Abstract

The Islamic science of Biblical Criticism is one of the earliest to emerge from the study of the Qur'an. It was developed by Muslim scholars specialising in the history of religions and reached its peak with the contributions of Ibn Ḥazm al-Andalūsī in the fifth/twelfth century. This ‘traditional’ Islamic science has more recently been complemented by the incorporation of Western Biblical Criticism Theory in the works of Raḥmat Allah al-Hindī, Ismāʿīl al-Fārūqī, Muḥammad Khalīfa Ḥasan, and others. This study will seek to determine the role of the Qur'an in the establishment of the Islamic science of Biblical Criticism and its centrality as a source for this discipline, through the elaboration of certain principles, such as the moderating position of the Qur'an between the Tanakh and Christian Bible, and the moderating position of Islam between Judaism and Christianity.

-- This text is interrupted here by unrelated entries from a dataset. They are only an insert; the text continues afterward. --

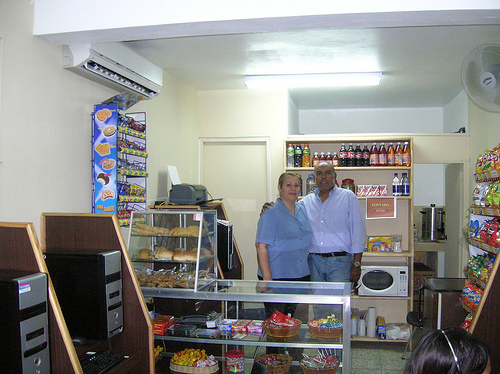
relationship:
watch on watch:
[351, 258, 363, 268] [351, 261, 363, 268]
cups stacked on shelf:
[356, 305, 378, 338] [353, 241, 411, 371]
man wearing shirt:
[259, 158, 364, 317] [297, 178, 371, 253]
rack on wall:
[73, 93, 160, 221] [17, 23, 172, 313]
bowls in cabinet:
[364, 311, 415, 349] [113, 270, 429, 369]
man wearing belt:
[259, 161, 366, 364] [309, 247, 348, 257]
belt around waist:
[309, 247, 348, 257] [305, 240, 358, 264]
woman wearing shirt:
[256, 172, 317, 292] [257, 197, 313, 279]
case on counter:
[125, 207, 215, 294] [135, 275, 354, 305]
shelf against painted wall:
[95, 102, 146, 229] [0, 0, 198, 247]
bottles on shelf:
[285, 140, 409, 165] [284, 161, 413, 171]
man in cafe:
[259, 161, 366, 364] [2, 0, 497, 372]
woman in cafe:
[257, 171, 316, 355] [2, 0, 497, 372]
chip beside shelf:
[464, 217, 479, 237] [451, 294, 476, 321]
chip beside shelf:
[470, 184, 482, 207] [462, 230, 498, 257]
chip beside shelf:
[474, 153, 484, 178] [465, 201, 498, 216]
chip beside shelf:
[460, 280, 471, 299] [473, 165, 498, 184]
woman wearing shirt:
[257, 171, 316, 355] [262, 203, 331, 292]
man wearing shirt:
[259, 161, 366, 364] [301, 192, 368, 254]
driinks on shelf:
[402, 140, 411, 166] [281, 126, 408, 343]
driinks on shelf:
[465, 152, 496, 298] [281, 126, 408, 343]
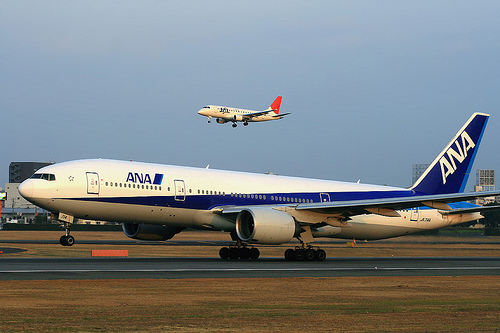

Among these principles are the Qur'an's critical awareness and theories of taḥrīf and tabdīl, for example. The objectivity of the Qur'an is shown in the way it accepts previous revealed texts, and acknowledges them as a matter of belief, while seeking at the same time to conclusively clarify the revelation. In conclusion, this paper urges the usefulness of the Qur'an as a source of Biblical Criticism and Jewish and Christian interpretation and exegesis of the Tanakh and the Christian Bible.